- From Animal Crossing to doomscrolling and maskne, these are the words we learned last year - for better or for worse
- Remember the toilet paper shortage and the time before Covidiots?
The past year has been a hellish, eye-opening yet sometimes inspiring one for people everywhere around the world. (Aren’t you so happy it’s over?)
So much happened that defined 2020, including a pandemic that has killed more than 1.7 million people, so let’s take a look at the words we heard on our news feed:
A highly addictive video game that has been around for years, was taken up by many as a quarantine activity. You can invite friends over, like it used to be in the before-times.
This may be the most significant word we learned this year. The common cold and some familiar flus, we learned, are coronaviruses. But this new virus became known as THE coronavirus. And the word turned out to mean grief as we watched our loved ones suffer and missed our mates at school. It meant not being able to hug our friends and family. It meant people losing their jobs. As we look forward to 2021, we hope vaccines will help end the pandemic and turn the virus into just a coronavirus.
Luckily we don’t have many covidiots in Hong Kong. These are people who refuse to wear masks, question the science and wonder, loudly, whether or not the pandemic is all a hoax. US President Donald Trump is their king.
Coined by Quartz reporter Karen Ho, doomscrolling is when you endlessly browse social media feeds. It’s like binge-watching TV, but instead of enjoying a show, you spend hours devouring bad news. It happens when you wake up and just before bed. Doomscrolling became especially relevant in 2020 as we often found ourselves with nothing to do other than to scroll.
We're all guilty of doomscrolling.
Furlough [fur low]/unpaid leave
Countries faced record unemployment this year. Many businesses, including airlines and many restaurants, introduced worker furloughs, or unpaid leave, for the first time. For some, furloughs were worse than losing their jobs: Workers remain employed but they aren’t allowed to work or earn any pay. Furloughs can be short, like a week, or can last for months.
While regular teens might struggle with acne, even folks not in their teens struggled with skin problems which arose from wearing masks so often.
When we thought the year couldn’t get any crazier, people in the US had a hysterical reaction to the arrival of an Asian species of hornet, arrived. They renamed them murder hornets! Yes, these hornets can be deadly to people, as mainlanders will tell you. They showed up on social media in May.
This is probably the most important acronym of the year! Personal protective equipment includes all the gear health care workers, first responders and other essential employees wear to stay safe from the virus. This includes face masks, gloves and face shields.
Quarantine [kwa run teen]
Originally, it referred to the 40 days that ships thought to be carrying disease in 17th-century Italy had to be isolated. Now, the pandemic turned that isolation into weeks of waiting for the pandemic to end. It means social distancing,fewer non-essential shopping trips and wearing face masks.

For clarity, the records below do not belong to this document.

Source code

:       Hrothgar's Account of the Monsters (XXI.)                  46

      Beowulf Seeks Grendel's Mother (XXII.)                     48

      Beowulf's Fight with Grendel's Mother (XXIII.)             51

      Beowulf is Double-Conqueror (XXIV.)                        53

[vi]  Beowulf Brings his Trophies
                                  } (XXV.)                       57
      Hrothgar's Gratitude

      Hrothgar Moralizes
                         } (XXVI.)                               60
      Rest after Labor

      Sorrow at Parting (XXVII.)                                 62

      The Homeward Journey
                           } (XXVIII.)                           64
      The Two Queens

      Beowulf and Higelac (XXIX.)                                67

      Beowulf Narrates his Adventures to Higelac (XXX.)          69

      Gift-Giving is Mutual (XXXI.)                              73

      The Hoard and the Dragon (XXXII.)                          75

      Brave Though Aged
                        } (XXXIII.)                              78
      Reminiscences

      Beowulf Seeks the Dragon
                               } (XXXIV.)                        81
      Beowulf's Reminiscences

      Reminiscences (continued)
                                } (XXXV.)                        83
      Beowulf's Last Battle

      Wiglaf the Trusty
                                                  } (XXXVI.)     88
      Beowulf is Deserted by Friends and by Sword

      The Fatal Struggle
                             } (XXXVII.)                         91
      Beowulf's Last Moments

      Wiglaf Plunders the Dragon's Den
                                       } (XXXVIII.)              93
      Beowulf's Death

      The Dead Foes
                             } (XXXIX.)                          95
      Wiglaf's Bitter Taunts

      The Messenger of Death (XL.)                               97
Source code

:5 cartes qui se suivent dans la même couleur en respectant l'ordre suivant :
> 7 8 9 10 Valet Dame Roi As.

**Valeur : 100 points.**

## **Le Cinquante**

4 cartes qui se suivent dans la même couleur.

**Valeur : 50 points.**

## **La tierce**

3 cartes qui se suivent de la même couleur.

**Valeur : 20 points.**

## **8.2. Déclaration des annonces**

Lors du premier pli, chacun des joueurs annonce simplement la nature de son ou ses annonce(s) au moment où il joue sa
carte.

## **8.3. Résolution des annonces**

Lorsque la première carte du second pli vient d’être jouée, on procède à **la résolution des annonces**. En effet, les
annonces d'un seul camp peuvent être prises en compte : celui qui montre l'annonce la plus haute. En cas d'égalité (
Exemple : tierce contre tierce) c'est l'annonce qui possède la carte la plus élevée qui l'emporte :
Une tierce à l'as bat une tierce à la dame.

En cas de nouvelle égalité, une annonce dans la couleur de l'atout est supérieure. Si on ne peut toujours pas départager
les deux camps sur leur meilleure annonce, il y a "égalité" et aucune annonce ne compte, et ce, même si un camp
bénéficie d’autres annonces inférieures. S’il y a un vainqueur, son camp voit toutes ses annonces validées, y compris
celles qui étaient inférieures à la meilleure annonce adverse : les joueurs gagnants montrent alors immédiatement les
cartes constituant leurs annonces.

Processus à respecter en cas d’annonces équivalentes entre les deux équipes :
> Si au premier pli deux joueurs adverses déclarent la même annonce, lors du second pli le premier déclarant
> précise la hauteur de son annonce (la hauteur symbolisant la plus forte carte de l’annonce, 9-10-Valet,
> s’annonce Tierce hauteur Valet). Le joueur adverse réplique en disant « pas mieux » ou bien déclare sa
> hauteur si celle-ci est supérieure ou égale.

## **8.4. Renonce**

We’re doing it all virtually and remotely. Learning remotely, working remotely, going to the doctor remotely, partying with friends remotely and seeing loved ones for the holidays remotely all became part of the norm.
Do you remember hugging your friends? To help stop the spread of the coronavirus, we’ve been told to stay apart. This means standing 6 feet in canteens and even exams.
We have to say, we don't HATE the elbow bump.
Toilet paper shortage
As people prepared to stay home to help stop the spread of the coronavirus, it seems we misunderstood what staying home actually meant and decided to scoop up all the toilet paper. Grocery store aisles once full of toilet paper, bleach wipes and hand sanitizer were bare. Things were so bad that there was a toilet paper robbery! Stores soon limited how much toilet paper a person could buy and supplies eventually got back to normal.
Two boxes, thanks
At the start of the outbreak there was a huge mask shortage in the 852. Smart HongKongers ordering online would just put “two boxes, thanks”.
For many adults, the concept of “working from home” on an almost-permanent basis was new as many government and business offices, and many businesses shut down. Students, had to have online lessons, which meant your grannie instead of your teacher would interrupt you. It also meant having Mom and or Dad at home, and flats in Hong Kong seemed to shrink overnight.